NURSE: the doctor has pronounced your father dead
ME: oh my god we’ve been calling him dad all this time
You want some advice? Don’t order crab cakes when you’re 700 miles from the ocean.
[office]
Me: Happy Black Friday!
Latisha: …
Me: I made a cake!
Latisha: …
Me: …
Latisha: …
Me: …
Latisha: …
Me: It’s chocolate.
There’s no time like the present. Or later. Later on is pretty similar, actually.
I thought I was a good person until my daughter asked me, “Would you step on a dog for 8 million dollars?”
Let me show you how you can claim your dog as a dependent on your tax return.
~Me flirting
I said “Candyman” 5 times into the bathroom mirror and sure enough some woman came out of the stall and screamed at me for being in there.
My daughter dries dishes like she is a rich lady in the witness protection program trying to integrate into a small midwestern town.
stuck on a crowded subway next to a girl playing candycrush, she made a bad move & half the car went “ooooo” in a chorus of dismay
Me: *rips pants bending over*
Toddler: Daddy! You’re so strong! You ripped your clothes like Hulk!
Me: Uh. Yep. That’s me. Same thing. Just like the Hulk. Indistinguishable.
Toddler: *proudly tells everyone I’m like the Hulk because I rip my pants all the time*
Me: *dies*
so funny that we all have skeletons. underneath it all we’re just a bunch of spooky little bald guys
[calling work after accidentally tapping the switch that adjusts the driver’s seat] yeah im gonna be a few hours late
Had I been Jesus, being invited to “The Last Supper” would’ve raised a few red flags.
God: I made something new. It’s like a tornado, but smaller.
Angel: What do you call it?
God: A toddler.
I’ve deleted enough tweets to know that I should never get a tattoo.
Every time we have an eclipse, I hear someone say, “This won’t happen again for another 150 years,” but then the shit happens every year and a half.
Don’t tell me to “relax” and then get mad when I pee my pants.
I’m at that age where all of my sentences start like this one.
Asking my 8YO to go to bed is like arguing with an opera singer singing heavy metal
What’s the difference between a cranky two-year-old and a duckling?
One is a whiny toddler, and the other is a tiny waddler!
*practices like 1000 times in the mirror*
[at Starbucks]
“One grander none-fatty flaparinno”
barista: …
“I’ll try again tomorrow”
[after a plane crash]
Pilot: are u guys mad at me :/
Just misread a headline ‘Trump wins big’ as ‘Trump bins wig’. I thought: ‘about time too’.
This is Eric’s wife. He accidentally left the house without his phone. TELL ME EVERYTHING.
[joker voice] one person steals a joke? they’re a joke thief. a scumbag. but a thousand people steal a joke? [smacks lips] that’s a meme
Oldest child: Here are 100 pictures of me as a baby eating oatmeal.
Youngest child: Here are the 7 pictures of me as a child.

§ Required action 1: Say whether each statement agrees with the joke collection, answering yes or no and quoting the deciding words: (a) The toddler says the pants were ripped like the Hulk would rip them. (b) The crab cake advice warns against ordering them 500 miles from the ocean. (c) In the exchange with the Angel, God names the new creation a toddler.
§ Required action 2: Update the stretch of the joke collection from "God: I made" through "a tiny waddler!", putting "hurricane" in place of "tornado".
Rely on the joke collection alone for every answer.

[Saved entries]
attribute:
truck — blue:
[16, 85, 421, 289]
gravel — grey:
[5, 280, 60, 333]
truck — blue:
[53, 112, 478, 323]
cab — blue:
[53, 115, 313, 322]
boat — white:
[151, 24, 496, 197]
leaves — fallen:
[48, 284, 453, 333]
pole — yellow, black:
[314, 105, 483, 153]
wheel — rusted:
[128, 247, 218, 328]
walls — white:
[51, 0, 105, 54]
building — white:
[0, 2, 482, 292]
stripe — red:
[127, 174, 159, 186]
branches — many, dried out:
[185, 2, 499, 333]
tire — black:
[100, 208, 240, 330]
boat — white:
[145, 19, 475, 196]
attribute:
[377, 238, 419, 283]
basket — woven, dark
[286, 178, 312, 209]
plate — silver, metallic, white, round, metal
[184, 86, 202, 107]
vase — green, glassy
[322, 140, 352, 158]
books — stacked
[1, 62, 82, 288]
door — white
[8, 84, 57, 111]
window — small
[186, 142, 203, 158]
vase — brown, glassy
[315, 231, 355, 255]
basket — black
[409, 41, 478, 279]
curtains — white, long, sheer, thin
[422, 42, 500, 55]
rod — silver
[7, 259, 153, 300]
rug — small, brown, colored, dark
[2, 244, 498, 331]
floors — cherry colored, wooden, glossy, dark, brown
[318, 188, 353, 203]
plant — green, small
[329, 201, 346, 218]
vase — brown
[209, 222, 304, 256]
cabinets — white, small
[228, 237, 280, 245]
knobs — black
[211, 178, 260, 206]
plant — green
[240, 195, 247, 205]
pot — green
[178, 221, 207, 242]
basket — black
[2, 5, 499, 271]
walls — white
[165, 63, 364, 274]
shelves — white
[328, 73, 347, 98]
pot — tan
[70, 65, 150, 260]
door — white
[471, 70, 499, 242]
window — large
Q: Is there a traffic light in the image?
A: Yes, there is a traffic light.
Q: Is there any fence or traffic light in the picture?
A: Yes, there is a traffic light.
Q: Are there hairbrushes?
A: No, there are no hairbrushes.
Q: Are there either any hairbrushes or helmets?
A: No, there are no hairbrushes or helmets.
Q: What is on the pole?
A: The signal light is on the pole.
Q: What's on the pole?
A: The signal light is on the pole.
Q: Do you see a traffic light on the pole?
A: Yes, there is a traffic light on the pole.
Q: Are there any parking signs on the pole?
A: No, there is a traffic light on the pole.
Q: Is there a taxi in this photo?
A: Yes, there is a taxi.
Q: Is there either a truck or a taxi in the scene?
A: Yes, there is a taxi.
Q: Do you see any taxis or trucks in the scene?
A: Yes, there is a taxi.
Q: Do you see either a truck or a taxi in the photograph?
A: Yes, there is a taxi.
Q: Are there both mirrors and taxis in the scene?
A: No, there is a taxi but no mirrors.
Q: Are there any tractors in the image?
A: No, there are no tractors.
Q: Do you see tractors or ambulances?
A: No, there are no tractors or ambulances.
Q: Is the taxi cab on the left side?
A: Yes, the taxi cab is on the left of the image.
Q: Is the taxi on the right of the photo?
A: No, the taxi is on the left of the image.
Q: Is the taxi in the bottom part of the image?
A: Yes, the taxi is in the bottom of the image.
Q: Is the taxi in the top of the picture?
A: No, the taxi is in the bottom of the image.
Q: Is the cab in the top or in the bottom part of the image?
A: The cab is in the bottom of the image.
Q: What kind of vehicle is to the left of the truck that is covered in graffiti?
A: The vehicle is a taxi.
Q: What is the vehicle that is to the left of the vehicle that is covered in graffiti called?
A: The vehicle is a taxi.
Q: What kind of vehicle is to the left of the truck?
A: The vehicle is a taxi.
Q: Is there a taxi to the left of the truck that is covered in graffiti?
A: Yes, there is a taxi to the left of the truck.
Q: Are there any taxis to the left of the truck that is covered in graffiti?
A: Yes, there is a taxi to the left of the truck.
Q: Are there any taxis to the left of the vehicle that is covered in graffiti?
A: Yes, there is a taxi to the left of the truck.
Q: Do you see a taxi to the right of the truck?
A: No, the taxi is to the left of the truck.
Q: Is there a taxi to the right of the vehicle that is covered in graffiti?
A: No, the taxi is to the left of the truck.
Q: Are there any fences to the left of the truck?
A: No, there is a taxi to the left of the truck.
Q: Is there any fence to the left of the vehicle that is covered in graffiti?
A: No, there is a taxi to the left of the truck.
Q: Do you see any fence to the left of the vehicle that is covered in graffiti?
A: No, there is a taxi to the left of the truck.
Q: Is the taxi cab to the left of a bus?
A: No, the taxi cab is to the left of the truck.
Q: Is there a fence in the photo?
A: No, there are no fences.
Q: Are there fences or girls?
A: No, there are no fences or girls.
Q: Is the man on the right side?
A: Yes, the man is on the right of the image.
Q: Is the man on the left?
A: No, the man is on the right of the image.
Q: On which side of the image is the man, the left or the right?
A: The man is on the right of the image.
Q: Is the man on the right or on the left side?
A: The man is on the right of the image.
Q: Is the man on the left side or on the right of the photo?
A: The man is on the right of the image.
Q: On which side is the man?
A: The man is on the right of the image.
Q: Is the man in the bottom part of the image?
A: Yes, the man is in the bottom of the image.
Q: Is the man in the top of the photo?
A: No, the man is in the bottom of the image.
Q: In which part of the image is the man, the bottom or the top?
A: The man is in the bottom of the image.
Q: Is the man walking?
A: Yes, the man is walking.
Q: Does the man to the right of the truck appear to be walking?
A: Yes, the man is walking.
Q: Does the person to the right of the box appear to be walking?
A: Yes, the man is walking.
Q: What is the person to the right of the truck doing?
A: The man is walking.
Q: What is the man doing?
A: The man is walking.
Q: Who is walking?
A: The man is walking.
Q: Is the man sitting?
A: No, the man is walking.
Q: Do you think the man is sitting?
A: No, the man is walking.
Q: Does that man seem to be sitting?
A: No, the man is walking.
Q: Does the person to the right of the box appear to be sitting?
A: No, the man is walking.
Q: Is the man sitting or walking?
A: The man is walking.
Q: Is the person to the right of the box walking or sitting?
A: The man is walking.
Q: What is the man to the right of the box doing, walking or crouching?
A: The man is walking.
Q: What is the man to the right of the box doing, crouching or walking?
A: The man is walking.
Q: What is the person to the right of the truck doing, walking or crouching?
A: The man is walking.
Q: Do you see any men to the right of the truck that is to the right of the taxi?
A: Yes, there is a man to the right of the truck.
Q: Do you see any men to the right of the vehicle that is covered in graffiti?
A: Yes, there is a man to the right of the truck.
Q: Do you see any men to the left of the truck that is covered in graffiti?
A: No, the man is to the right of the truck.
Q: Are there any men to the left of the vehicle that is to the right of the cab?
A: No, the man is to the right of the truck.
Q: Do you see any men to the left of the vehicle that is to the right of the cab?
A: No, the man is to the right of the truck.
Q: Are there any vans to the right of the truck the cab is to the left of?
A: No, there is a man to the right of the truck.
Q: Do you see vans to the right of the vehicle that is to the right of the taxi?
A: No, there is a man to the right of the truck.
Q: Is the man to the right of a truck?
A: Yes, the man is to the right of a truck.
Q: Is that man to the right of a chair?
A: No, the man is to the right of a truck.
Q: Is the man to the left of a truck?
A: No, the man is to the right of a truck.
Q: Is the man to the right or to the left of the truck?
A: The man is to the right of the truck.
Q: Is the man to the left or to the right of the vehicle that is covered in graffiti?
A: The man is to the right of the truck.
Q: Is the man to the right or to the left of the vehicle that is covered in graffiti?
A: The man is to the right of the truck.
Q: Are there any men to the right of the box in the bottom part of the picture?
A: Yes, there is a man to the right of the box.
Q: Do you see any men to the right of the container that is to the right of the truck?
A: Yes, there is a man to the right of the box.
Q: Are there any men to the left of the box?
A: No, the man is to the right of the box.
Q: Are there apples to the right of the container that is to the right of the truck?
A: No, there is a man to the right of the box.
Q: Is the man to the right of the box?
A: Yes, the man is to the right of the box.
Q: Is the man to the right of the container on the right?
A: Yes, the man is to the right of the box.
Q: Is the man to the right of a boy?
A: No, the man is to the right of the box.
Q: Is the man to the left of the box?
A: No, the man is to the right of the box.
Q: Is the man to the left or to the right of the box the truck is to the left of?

§ Written solution 1:
(a) Yes: "You ripped your clothes like Hulk!"
(b) No: "700 miles from the ocean."
(c) Yes: "A toddler."

§ Written solution 2:
God: I made something new. It’s like a hurricane, but smaller.
Angel: What do you call it?
God: A toddler.
I’ve deleted enough tweets to know that I should never get a tattoo.
Every time we have an eclipse, I hear someone say, “This won’t happen again for another 150 years,” but then the shit happens every year and a half.
Don’t tell me to “relax” and then get mad when I pee my pants.
I’m at that age where all of my sentences start like this one.
Asking my 8YO to go to bed is like arguing with an opera singer singing heavy metal
What’s the difference between a cranky two-year-old and a duckling?
One is a whiny toddler, and the other is a tiny waddler!